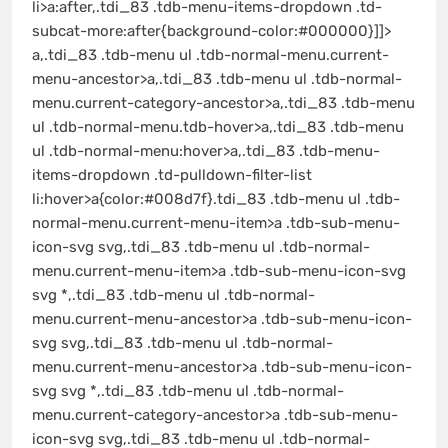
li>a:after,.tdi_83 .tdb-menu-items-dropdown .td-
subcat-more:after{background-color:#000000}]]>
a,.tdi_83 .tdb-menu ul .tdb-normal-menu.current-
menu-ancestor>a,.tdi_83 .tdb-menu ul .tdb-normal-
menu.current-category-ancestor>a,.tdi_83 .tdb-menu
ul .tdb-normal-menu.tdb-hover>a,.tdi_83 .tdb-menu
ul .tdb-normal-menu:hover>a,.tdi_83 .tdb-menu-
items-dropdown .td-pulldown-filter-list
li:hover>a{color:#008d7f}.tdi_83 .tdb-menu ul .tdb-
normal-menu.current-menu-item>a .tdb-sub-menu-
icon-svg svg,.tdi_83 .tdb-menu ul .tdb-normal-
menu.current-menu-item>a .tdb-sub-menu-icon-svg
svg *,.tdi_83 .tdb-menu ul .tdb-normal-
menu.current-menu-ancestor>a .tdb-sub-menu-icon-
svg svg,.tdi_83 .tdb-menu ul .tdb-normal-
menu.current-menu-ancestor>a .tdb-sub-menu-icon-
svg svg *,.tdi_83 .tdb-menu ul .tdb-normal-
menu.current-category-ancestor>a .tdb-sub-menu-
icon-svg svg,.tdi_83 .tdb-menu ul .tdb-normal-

---

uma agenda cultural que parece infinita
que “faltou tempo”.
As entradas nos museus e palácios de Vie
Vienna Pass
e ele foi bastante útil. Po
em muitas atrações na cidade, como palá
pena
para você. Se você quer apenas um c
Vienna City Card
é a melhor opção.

(Your goal) Please copy out each line of the material that holds the string "hover".

(Task output)
ul .tdb-normal-menu.tdb-hover>a,.tdi_83 .tdb-menu
ul .tdb-normal-menu:hover>a,.tdi_83 .tdb-menu-
li:hover>a{color:#008d7f}.tdi_83 .tdb-menu ul .tdb-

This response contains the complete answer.